I went to lunch with a friend a few days ago, and she happened to pick a restaurant where I had gone with an ex- (not the most recent one.) We just happened to sit at the same table he and I had shared. My friend and I had a nice lunch, and it was only that evening that I realized: I had had no twinge whatsoever of pain from that old breakup! I almost texted my friend, but held back, figuring I'd already talked her ear off about this latest ending and she was due for a break. But when I realized that I had moved past that painful time and moved on, and that the old memories no longer haunted me, I got a new shot of faith that I will survive the current time and come out alive, kicking, stronger, and healthier for it.

If you're struggling with emotional pain, despairing that it will never end, remember the old pain and give yourself credit for surviving those times. Give yourself a pat on the back or an ice cream or a new book and congratulate yourself for being so strong, resilient, and courageous that you've made it here!

Sunday, November 14, 2010


 On Letting Go

I have to let go.
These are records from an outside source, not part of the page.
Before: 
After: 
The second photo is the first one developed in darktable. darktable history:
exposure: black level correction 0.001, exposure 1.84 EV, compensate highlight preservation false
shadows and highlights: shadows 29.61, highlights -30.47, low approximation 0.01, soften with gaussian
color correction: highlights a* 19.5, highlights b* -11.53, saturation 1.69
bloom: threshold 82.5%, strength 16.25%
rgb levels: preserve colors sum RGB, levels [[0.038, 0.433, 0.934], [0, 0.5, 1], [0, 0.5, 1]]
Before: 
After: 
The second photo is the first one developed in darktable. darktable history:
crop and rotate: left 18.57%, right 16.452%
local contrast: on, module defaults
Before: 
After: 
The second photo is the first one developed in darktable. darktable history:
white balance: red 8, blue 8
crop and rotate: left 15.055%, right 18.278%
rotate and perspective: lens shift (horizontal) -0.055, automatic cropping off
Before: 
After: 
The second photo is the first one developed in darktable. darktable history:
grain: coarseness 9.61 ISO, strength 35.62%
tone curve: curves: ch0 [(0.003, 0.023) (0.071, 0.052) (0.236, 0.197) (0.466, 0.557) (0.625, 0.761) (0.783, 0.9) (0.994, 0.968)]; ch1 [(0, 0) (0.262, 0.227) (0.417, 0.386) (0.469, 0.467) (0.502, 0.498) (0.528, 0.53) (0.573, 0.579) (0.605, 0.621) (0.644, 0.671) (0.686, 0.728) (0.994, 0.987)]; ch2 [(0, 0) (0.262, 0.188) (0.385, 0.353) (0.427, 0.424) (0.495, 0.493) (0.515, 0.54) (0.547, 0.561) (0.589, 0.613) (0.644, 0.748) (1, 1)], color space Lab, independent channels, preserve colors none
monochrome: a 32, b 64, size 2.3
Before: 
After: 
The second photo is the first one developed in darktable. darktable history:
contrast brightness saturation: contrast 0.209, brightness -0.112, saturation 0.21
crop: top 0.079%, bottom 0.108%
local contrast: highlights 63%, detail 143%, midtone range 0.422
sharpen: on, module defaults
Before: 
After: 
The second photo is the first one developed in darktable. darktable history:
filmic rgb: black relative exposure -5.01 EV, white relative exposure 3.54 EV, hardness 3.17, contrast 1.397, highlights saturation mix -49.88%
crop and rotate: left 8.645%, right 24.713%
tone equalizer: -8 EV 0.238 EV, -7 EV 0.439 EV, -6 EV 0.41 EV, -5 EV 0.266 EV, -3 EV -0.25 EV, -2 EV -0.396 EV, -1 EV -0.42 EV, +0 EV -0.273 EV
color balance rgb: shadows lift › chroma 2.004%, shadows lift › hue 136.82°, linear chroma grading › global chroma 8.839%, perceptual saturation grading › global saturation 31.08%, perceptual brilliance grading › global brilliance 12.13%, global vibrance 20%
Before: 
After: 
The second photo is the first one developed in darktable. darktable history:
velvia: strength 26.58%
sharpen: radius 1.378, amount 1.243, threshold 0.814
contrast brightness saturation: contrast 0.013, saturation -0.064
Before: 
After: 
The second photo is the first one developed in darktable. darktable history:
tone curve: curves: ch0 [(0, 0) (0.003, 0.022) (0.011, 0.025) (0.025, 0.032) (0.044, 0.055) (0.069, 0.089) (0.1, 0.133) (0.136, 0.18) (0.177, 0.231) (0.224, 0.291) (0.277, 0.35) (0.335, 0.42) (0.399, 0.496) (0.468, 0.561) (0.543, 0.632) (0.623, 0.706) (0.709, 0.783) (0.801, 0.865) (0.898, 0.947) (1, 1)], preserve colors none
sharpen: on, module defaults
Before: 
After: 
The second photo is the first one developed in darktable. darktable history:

I know that. Even as I grasp this situation, this person, the way someone grasps desperately at leaves of grass as she tumbles off of a cliff, I know that my grasping is only doing damage, and will not help either of us. I've become someone I'm not proud of, someone who lashes out with jealous comments and little snipes to ease the pain of loss. Last night, at a very special event that fills me with pride and joy, I was forced to act easeful, happy, and welcoming in a group of others. I was the hostess, I had to be strong and poised, even though that morning I had been weeping, angry, and desolate. After that night, I knew, my new life would start, one that I had to walk into with the same poise and confidence that I displayed to our guests. As I closed that door behind me after a wonderful evening, carrying with me flowers and compliments and a strong feeling of the love and support of the people around me,  I wanted to cry, I wanted to rage, to be called back and to be told that it was all a mistake, that I didn't have to walk away, that I didn't have to let go. Even as I write this, when a car drives up in front of my house, I look, halfway hoping to see that familiar car. The joy of witnessing something I helped create come to a gorgeous crescendo is still inside of me, as is the feeling of love for someone that will never (hopefully) go away, even if our relationship must change.

I just wrote a blog post for Psychology Today about how accepting the feelings of anxiety and terror that I used to have about driving a car helped me finally get my driver's license at age 36. I realized as I wrote that I can use those same skills now, as I make a new life for myself. I can sit with the loss, the grief, the sadness, and even the hope and the good memories, and still choose to move my life in a direction that supports my values of being a good friend, speaking and acting with compassion, surrounding myself with beauty, supporting creativity in myself and others, and generally living a life of integrity. I realize that, in the recent past, I have not acted in accordance with my values, and that, though it hurts to let go, that letting go will actually help me get back to my valued path. At the event where I helped host, I was able to be there for others, be strong, confident, welcoming, and happy even though I knew that every hour that passed brought me closer to walking out of a door that I never wanted to have to walk out of ever again. If I could do it then, in the midst of people and chaos, music and laughter, I can do it now, in the silence of my house, with the light streaming in and the warm breeze. I can let go of wanting life to be different than it is, and I can wish everyone in my life - past present, future and maybe-future - love and wholeness.